1) To determine the identity of the metal, we need to calculate the molar mass. First, we'll find the volume of the unit cell:
a = 2√2 * r
a = 2√2 * 138 pm = 389.6 pm
Now, convert the volume of the unit cell to cm³:
V = (389.6 * 10^(-10) cm)³ = 5.93 * 10^(-23) cm³
The face-centered cubic (fcc) structure has 4 atoms per unit cell. Using the density formula, we can find the molar mass:
density = mass/volume
11.9 g/cm³ = (4 * Molar mass) / (V * Avogadro's number)

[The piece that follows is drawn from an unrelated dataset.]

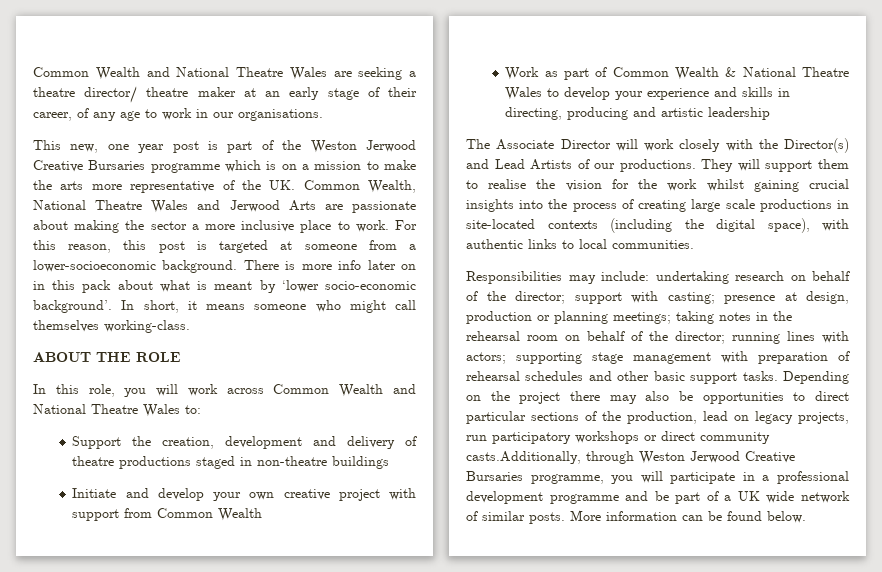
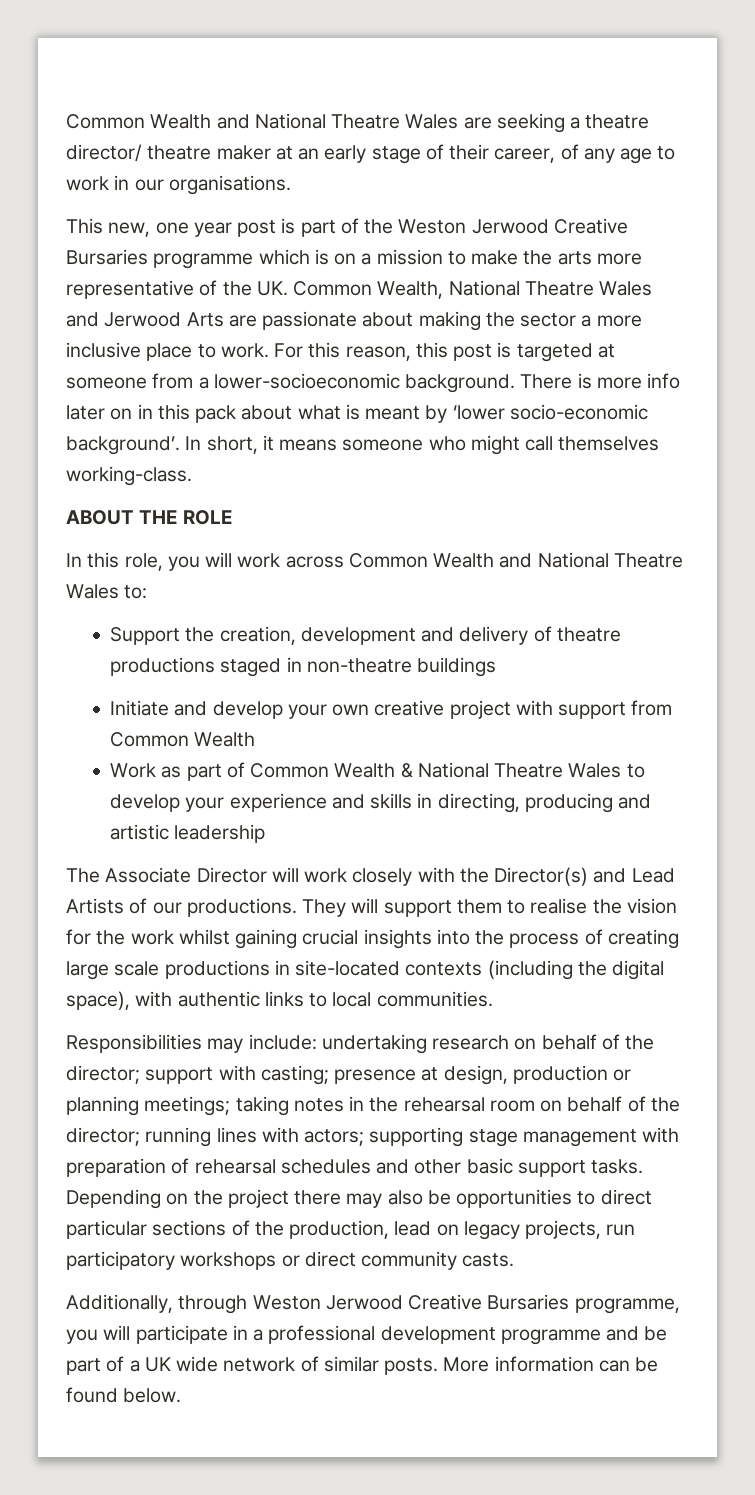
[466,451,581,464] casts.Additionally, -> [462,1253,515,1267] [66,1294,173,1313] casts. // Additionally,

Molar mass = (11.9 * 5.93 * 10^(-23) * 6.022 * 10^(23)) / 4
Molar mass ≈ 107 g/mol
The metal with a molar mass of approximately 107 g/mol is silver (Ag).
2) For vanadium, we'll calculate the density using its body-centered cubic (bcc) structure:
a = 4r / √3
a = (4 * 131 pm) / √3 = 302 pm
Now, convert the volume of the unit cell to cm³:
V = (302 * 10^(-10) cm)³ = 2.76 * 10^(-23) cm³
The bcc structure has 2 atoms per unit cell. The molar mass of vanadium is 50.94 g/mol. Using the density formula:
density = (2 * 50.94) / (2.76 * 10^(-23) * 6.022 * 10^(23))
density ≈ 6.11 g/cm³
The density of vanadium is approximately 6.11 g/cm³.